車内,林月妩身着一襲素雅的月白襦裙,手中捏着一本書卷。
蔥白的手指有意無意地翻弄着書頁,眼神卻時不時看向車窗外,飄向巷口。
當那道熟悉的挺拔如修竹的身影甫一出現在視線盡頭,林月妩眼底瞬間漫上恰到好處的無辜。
祝祁安乍然瞧見這馬車,面上一喜。
往前幾步,拱手作揖:“林小姐,好巧。”
林月妩嗯了一聲,好似賞臉,微微垂眸,瞧着祝祁安滿目喜色盯着自己,不露痕迹地皺皺眉。
“祝大人,這是要往何處去?”
祝祁安歡歡喜喜回應:“想着過些日子……”
話沒說完,突覺不對,祝祁安咳了一聲:“有些急事,現下去處理。”
林月妩眼底一沉,正欲說話,又聽祝祁安說道:“在下不便打擾,林小姐,過兩日見。”
說着,便是轉身,朝着京中首飾鋪子金銀閣去了。
林月妩驟然捏緊手中帕子,面色一陣青一陣白。
好你個祝祁安,現如今倒是躲起她來了!
祝祁安絲毫不知她心中所想。
去金銀閣打聽了一番,得知最近有一套精美頭面,沒有哪家姑娘不喜歡的。
但這頭面被放置在四家分鋪,掌櫃說派人去取,祝祁安卻揮了揮手。
“月妩的禮物,我親自去取吧。”
送禮講究心誠,更求毅力。
往年林月妩生辰,他雖也用心準備,卻不至于大費周章四處搜羅。
而她收下時總是溫婉道謝,然後便束之高閣。
他曾暗自揣度過,是否因那些禮物不便攜帶,無法在人前彰顯心意。
如今竟有這麽一套頭面,還是這般需要心意才能集齊的。
若是能将其作爲禮物,送給林月妩。
看她日日簪戴發間,行走于人前……
便是想想,就覺得難以言喻的歡快。
而此時林月妩的馬車就在金銀閣不遠處,聽丫鬟跟自己彙報,祝祁安對金銀閣那套極難弄到的頭面感興趣,還是送給自己的。

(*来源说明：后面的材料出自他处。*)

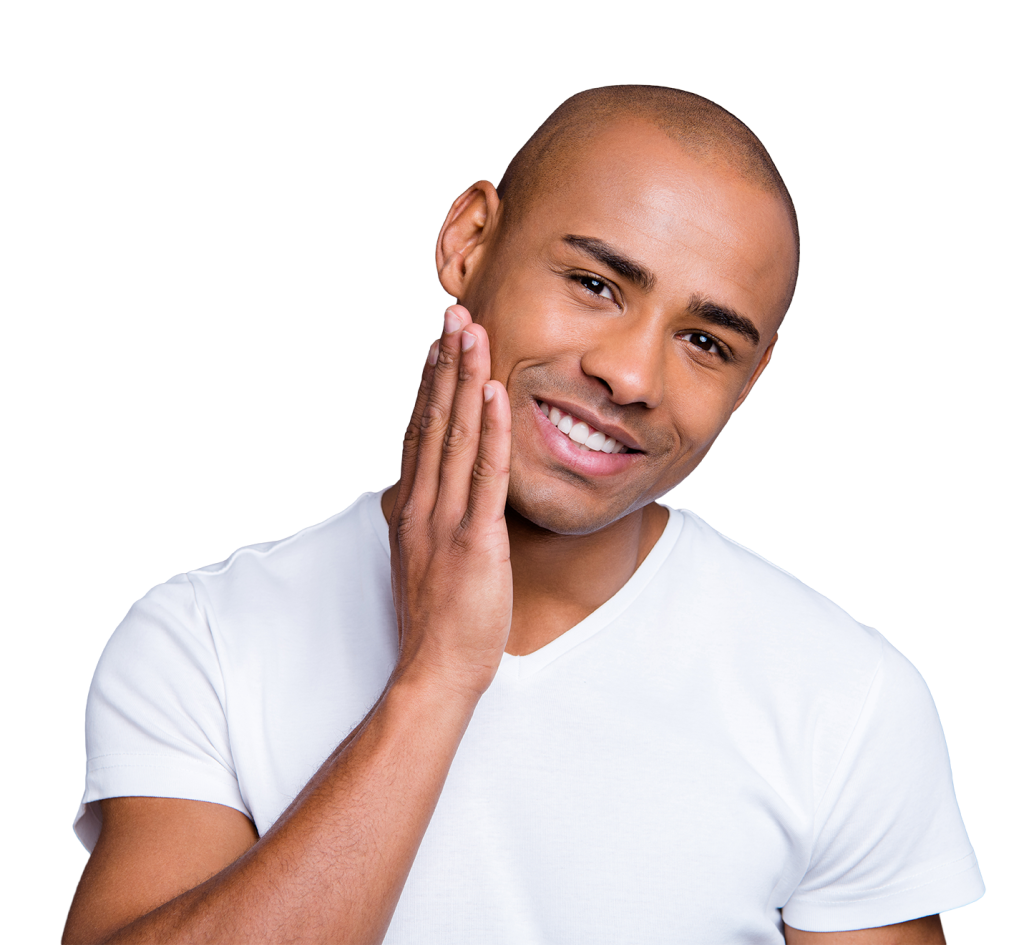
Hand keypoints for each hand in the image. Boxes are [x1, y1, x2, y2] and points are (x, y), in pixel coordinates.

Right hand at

她嘴角才稍稍揚起,暫且先原諒這些日子祝祁安的冷淡吧!
這廂的動靜,自然沒能瞞過祝元穗。
祝祁安剛帶着一身掩飾不住的輕快氣息回到府中。
還未走到書房,就被守在前廳廊下的祝元穗堵了個正着。
祝元穗抱着雙臂,斜倚在朱漆廊柱旁。
那雙水靈精緻的眸子微微眯起,帶着洞悉一切的了然。
還有毫不掩飾的不滿。
“祝祁安。”她正色道:“你又到哪裏去了?”
祝祁安腳步一頓,讪笑:“什麽都瞞不過長姐。”
“你還想瞞我?”祝元穗直起身,眼神銳利。
語氣更是冷淡無比:“我同你說過,莫要再和那林小姐來往,她是不是又給你吹什麽邪風了?”
“是需排長隊不顧你祝大學士臉面的糕點,還是少了能叫人一眼就看出是祝大學士心意的物件兒?”

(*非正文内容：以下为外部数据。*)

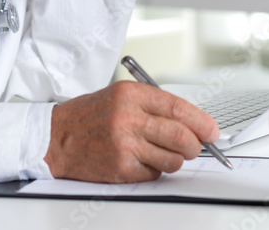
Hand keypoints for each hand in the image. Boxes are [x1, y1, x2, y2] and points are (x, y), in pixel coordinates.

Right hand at [44, 81, 219, 182]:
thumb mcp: (120, 96)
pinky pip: (155, 173)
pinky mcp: (120, 168)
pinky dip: (154, 169)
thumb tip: (192, 122)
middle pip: (181, 136)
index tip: (212, 130)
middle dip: (195, 145)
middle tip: (196, 146)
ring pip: (172, 159)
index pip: (178, 108)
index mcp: (130, 94)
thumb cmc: (90, 116)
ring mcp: (124, 145)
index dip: (201, 121)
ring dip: (174, 159)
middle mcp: (128, 118)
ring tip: (160, 152)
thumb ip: (154, 105)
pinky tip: (139, 160)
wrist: (55, 138)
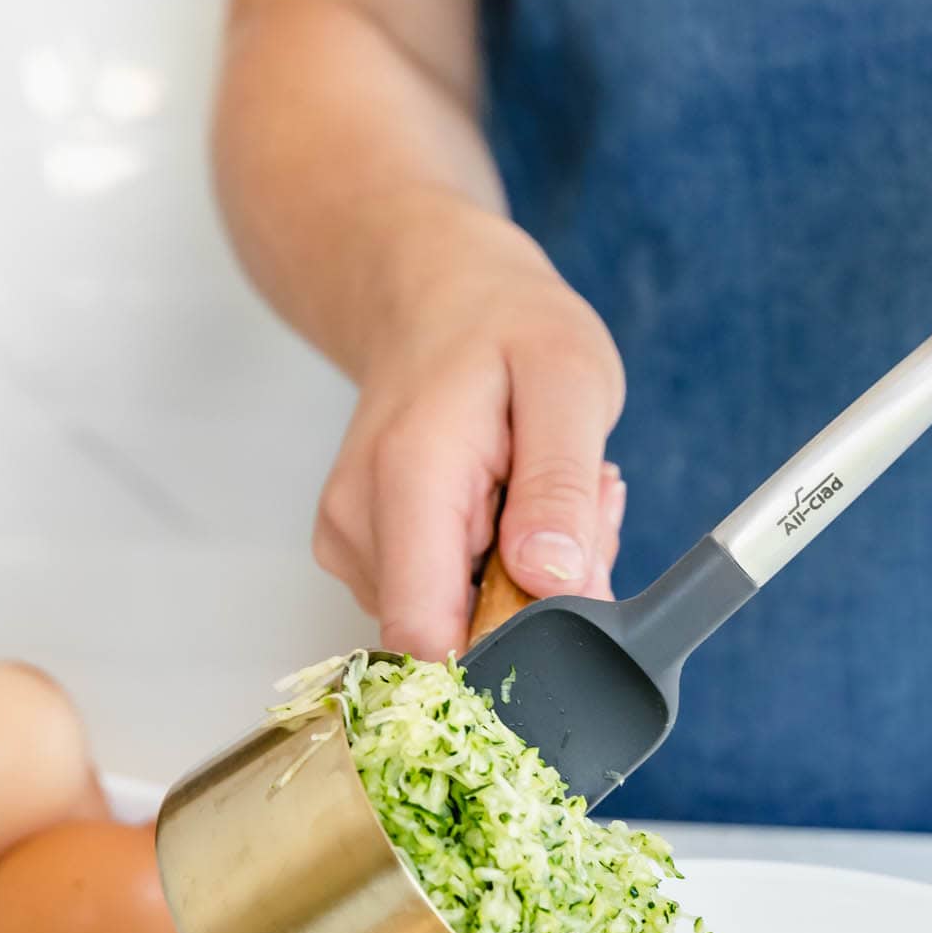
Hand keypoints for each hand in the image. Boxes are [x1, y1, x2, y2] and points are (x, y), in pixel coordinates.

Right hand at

祝祁安被她說中心事,俊朗的面容閃過一絲窘迫,下意識想辯解:“長姐,月妩的生辰快要到了,金銀閣的頭面着實不錯,故此……”
祝元穗翻了個白眼兒,“我呸!”
怎麽早沒有晚沒有,偏生就林月妩生辰前後出現了這套需要她二弟滿城奔波的頭面?
這消息若不是林月妩故意安排的,她祝元穗就跟林月妩的姓氏!
“祝祁安,你那麽聰明一人,怎麽沒想到偏生這麽巧,就讓你知曉了金銀閣有那麽能彰顯你心意的一套頭面?”
“你滿城奔波爲她尋頭面的時候,旁人怎麽想你?”
“你又将祝府放在何地?明燦也要過生辰了,你爲何沒提起給自己的妹妹準備那套精美的頭面?嗯?”

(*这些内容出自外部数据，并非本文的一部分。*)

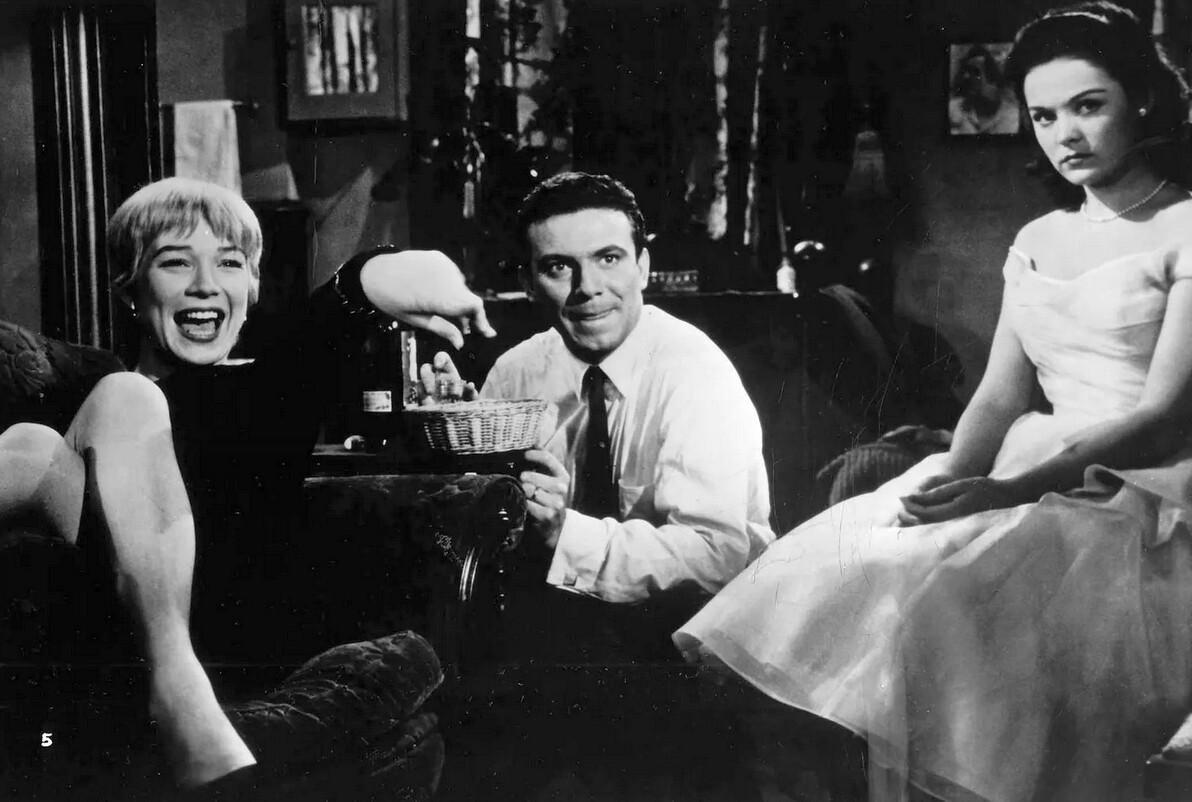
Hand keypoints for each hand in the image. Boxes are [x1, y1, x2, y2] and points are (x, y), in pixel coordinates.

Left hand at [359, 250, 495, 348]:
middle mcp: (445, 277)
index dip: (482, 320)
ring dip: (458, 300)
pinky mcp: (439, 257)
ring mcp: (443, 264)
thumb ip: (442, 329)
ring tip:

“我叫你少與林月妩接觸,結果呢,她招招手,你就湊上去,這次人家甚至沒當着你的面招手!你是想氣死我好換個長姐是不是?”
祝元穗明媚的小臉因氣憤染上紅暈,胸膛微微起伏。
她瞪着祝祁安,那眼神,恨不得在他那榆木腦袋上戳出兩個洞來。